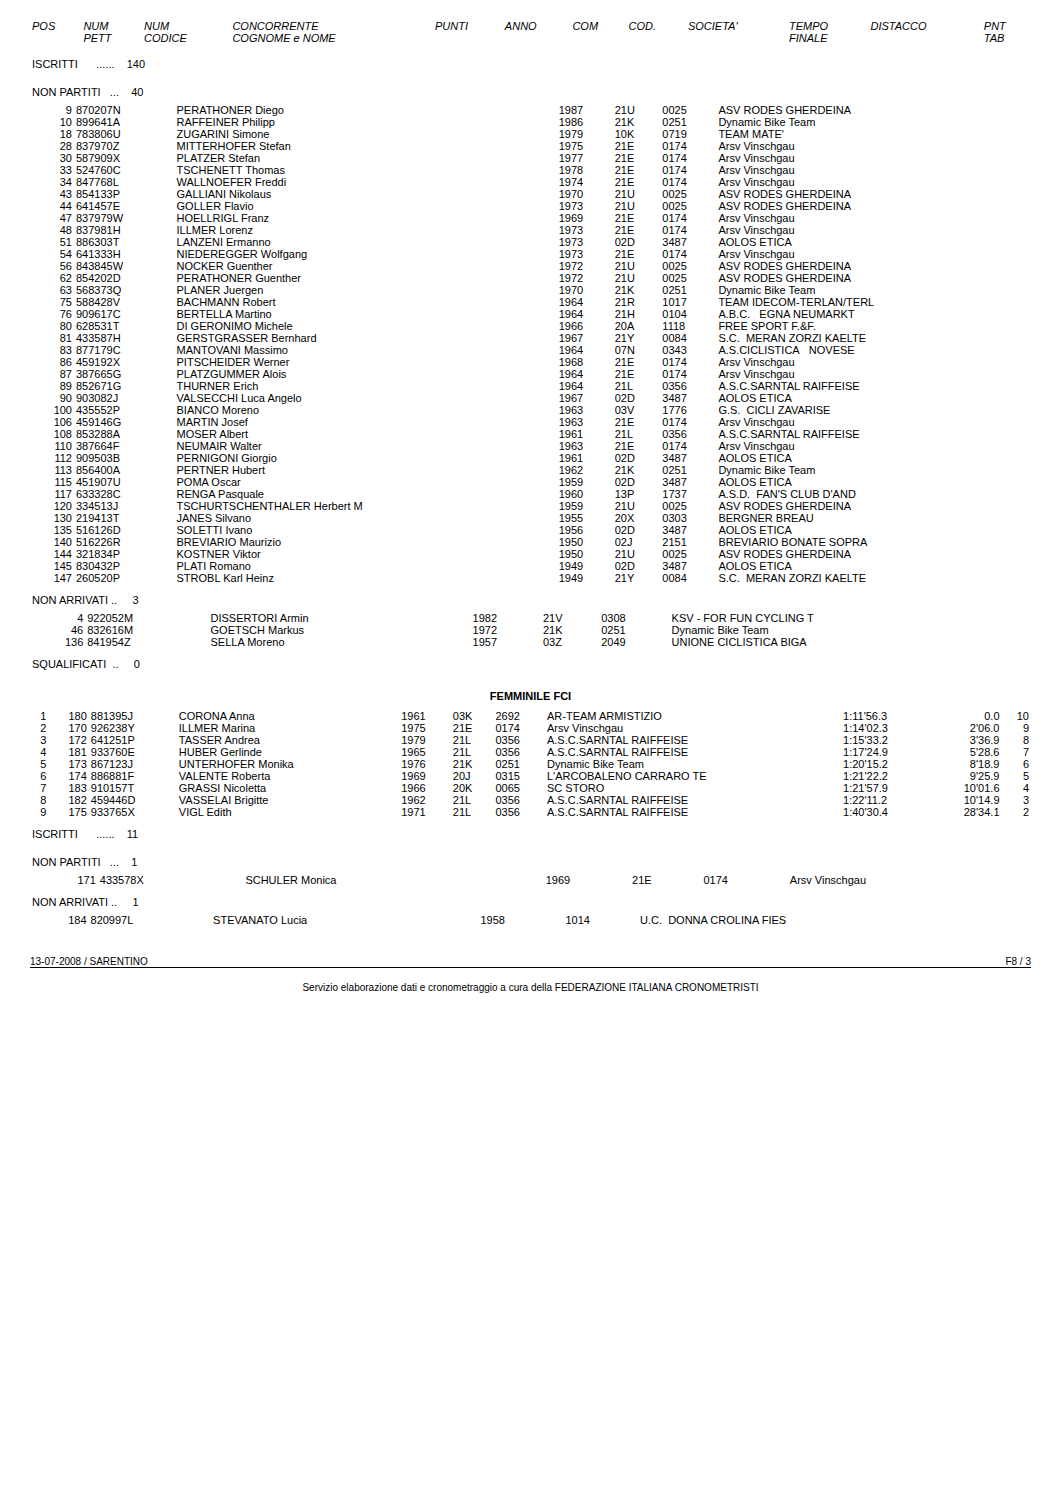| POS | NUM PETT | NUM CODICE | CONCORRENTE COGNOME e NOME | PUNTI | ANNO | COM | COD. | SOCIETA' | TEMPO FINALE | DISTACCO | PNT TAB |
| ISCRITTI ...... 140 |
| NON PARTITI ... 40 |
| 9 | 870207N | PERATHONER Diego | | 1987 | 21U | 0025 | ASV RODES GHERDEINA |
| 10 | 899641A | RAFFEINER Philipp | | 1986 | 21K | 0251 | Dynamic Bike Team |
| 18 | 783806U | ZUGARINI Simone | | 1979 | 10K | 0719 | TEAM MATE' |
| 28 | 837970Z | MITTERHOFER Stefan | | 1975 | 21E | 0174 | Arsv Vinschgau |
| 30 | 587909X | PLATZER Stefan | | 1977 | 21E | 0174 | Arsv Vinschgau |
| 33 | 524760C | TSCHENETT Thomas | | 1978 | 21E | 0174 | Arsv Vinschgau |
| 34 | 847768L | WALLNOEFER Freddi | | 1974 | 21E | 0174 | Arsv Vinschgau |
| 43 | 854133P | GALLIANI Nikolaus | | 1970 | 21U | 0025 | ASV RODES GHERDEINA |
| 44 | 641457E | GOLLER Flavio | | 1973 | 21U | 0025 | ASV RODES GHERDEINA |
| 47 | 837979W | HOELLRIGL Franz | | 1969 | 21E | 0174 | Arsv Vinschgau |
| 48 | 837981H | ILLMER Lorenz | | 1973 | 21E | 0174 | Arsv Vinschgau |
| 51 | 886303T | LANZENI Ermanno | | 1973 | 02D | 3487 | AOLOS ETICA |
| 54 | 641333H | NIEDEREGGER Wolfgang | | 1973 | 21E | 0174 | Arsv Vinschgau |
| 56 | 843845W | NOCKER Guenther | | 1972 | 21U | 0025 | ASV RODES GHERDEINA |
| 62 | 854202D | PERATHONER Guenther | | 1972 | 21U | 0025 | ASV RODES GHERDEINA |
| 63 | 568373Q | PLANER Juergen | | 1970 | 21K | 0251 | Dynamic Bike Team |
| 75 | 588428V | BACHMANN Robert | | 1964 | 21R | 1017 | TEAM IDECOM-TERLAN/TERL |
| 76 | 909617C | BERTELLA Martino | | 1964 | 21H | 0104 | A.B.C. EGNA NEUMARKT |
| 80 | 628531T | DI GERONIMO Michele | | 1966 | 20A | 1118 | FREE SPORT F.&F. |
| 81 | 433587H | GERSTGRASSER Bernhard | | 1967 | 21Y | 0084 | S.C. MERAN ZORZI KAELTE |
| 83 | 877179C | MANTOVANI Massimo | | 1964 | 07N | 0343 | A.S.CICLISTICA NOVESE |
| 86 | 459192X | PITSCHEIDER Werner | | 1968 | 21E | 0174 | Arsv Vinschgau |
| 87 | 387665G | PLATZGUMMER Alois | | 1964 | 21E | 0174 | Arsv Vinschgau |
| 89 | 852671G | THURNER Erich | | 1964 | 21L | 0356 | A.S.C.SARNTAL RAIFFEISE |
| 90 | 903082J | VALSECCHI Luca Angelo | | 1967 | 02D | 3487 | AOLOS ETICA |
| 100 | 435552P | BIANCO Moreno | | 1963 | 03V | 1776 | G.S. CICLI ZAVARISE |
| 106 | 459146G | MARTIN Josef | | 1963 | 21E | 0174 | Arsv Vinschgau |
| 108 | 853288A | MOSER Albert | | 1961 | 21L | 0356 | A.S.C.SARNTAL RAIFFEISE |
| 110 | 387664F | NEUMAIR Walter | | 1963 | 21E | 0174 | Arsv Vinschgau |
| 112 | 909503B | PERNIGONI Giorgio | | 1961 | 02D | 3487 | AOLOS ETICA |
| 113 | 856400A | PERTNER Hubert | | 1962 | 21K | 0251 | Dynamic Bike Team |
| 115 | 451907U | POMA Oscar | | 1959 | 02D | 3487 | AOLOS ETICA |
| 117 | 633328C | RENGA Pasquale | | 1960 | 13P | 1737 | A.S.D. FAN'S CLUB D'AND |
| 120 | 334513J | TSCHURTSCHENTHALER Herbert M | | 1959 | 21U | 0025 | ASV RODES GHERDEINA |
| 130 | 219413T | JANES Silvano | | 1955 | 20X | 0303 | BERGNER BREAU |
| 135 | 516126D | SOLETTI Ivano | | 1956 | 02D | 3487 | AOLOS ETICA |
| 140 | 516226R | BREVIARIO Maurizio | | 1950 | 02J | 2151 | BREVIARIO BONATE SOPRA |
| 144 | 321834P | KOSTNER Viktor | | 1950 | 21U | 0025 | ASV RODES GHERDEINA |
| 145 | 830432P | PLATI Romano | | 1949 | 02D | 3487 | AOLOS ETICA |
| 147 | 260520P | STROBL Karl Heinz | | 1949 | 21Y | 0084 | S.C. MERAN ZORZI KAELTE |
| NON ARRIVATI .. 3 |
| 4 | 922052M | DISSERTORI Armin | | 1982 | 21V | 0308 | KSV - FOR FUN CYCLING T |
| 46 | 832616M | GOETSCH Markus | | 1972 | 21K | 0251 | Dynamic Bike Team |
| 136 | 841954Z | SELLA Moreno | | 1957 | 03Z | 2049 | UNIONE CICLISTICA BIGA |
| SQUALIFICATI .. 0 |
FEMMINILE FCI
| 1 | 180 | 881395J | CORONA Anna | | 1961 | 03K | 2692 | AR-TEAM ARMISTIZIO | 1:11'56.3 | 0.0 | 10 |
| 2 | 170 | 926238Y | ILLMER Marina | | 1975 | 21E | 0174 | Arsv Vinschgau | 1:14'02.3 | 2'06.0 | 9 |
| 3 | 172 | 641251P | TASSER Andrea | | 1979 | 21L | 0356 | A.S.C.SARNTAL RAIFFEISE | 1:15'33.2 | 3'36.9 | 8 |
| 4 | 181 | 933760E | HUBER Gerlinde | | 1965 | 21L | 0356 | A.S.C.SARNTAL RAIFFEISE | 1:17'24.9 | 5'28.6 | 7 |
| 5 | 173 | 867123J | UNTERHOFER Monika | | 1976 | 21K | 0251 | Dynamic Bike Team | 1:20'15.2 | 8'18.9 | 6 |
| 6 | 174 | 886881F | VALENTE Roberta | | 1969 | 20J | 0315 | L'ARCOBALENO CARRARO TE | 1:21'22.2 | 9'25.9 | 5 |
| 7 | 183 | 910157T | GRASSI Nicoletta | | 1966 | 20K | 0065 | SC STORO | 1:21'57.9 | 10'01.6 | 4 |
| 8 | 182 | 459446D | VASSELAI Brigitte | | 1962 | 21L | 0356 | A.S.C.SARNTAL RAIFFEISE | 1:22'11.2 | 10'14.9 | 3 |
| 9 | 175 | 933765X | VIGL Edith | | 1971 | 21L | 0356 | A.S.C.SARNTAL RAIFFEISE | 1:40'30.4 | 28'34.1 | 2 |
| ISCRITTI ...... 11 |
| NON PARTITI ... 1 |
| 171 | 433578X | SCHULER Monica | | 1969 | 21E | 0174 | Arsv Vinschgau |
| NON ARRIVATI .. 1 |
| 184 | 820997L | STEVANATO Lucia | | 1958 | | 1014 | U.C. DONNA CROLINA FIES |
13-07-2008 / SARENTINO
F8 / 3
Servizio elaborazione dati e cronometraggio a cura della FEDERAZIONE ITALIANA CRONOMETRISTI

· · · ·

» **HOW TO COMPLETE THIS TASK**
Report, with a number and no other words, how many lines of the listing contain "Guenther".

» **TASK OUTPUT**
2